Perhaps this is what is already included above but could you use the
-g option on perf to collect it into a call-graph and post the top
results?

The above looks like a side effect of using gtod_cpu, it'll burn one
core. For the original poster - did you verify whether using gtod_cpu
was faster than using the CPU clock source in each CPU?

Yes, I had verified it and mentioned in one of my reports. It slightly decreased the
IOPS. I guess, it's a locking contention somewhere.

For clocksource=cpu there is no internal fio contention, nor can there be any kernel/OS
contention. Getting the clock is serializing, so that might slow things down a bit.

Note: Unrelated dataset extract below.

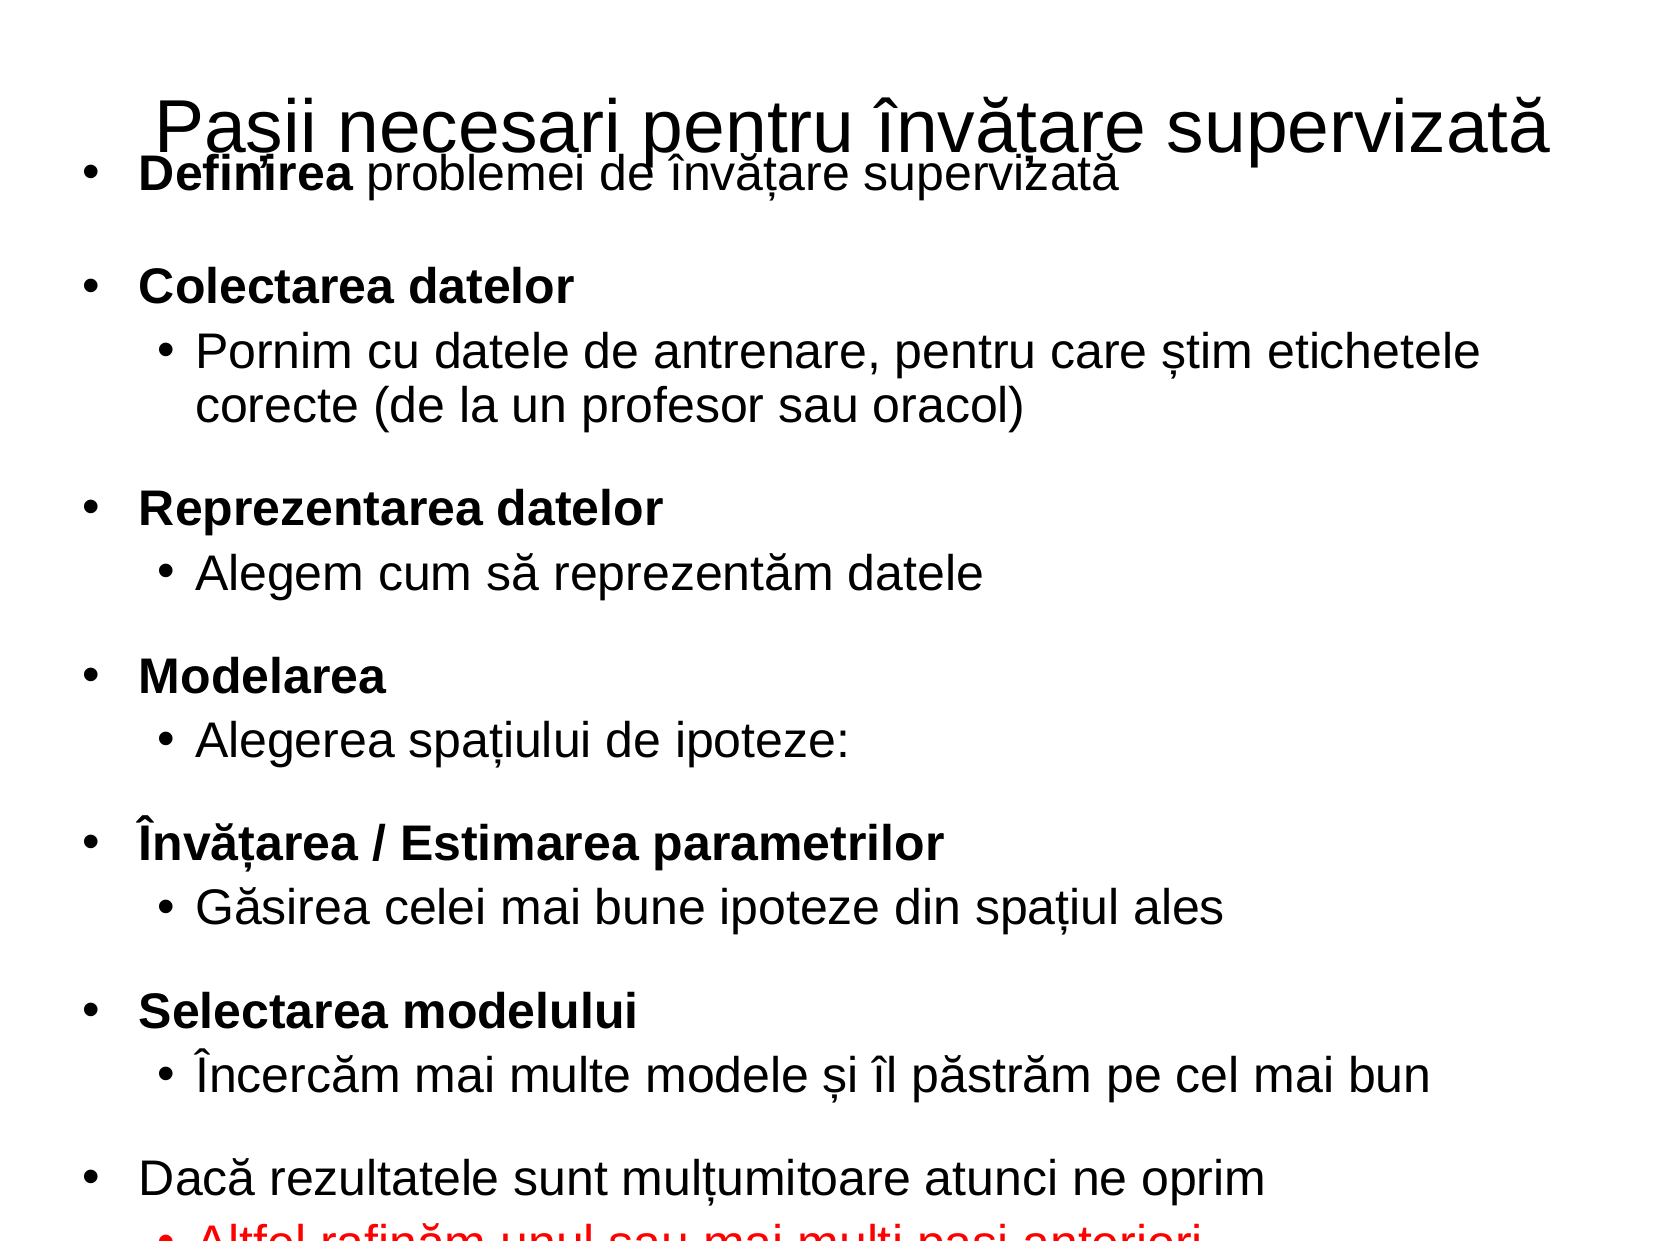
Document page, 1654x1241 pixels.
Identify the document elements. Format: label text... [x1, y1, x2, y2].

title Pașii necesari pentru învățare supervizată [82, 49, 1623, 207]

Yes. Also, there might be a cache contention here, with one thread writing to a memory
location and multiple threads reading from it. The same type of contention why queue
spinlocks are faster, than ticket spinlocks.

But cacheline contention for the clock part would be bigger with gtod_cpu, since you have one CPU continually dirtying that cachline and the CPUs with jobs running on them reading it. With clocksource=cpu, that part would not share data.

I've seen you bring up this contention idea before.

Yes, it was when I forgot to short circuit lseek calls in the sync engine. Usually, if
you see performance dropping from certain number of threads, it is safe to guess there
is a lock contention somewhere.

That is true, the lseek() part is not in fio though, that's a kernel issue. But for this case, avoiding lseek through one of the sync variants with offset is the best solution. Might actually makes sense to make that the default.

Is that pure guesswork on your end, or have you profiled any contention?

Pure guesswork. I'm looking at fio in details only few days, so it is still pretty much
a black box for me. Generally, if you see performance drop with another thread, it must
be either locks contention, or communication overhead. Nowadays the former is more
common, hence the guess.

Right, but that contention can be anywhere from the application to the driver. So some more details would be great, when you have them.

One thing I've seen for higher IOPS cases is that the bdev inode inc/dec for every IO, that hurts scalability. That was fixed here:

http://git.kernel.dk/cgit/linux-block/commit/?id=fe0f07d08ee35

but you might already be running a kernel with that included (what are you running?). Another one is the io stats collected, that tends to cause poorer scaling than you would expect, you can turn that off through sysfs (/sys/block/<dev>/queue/iostats).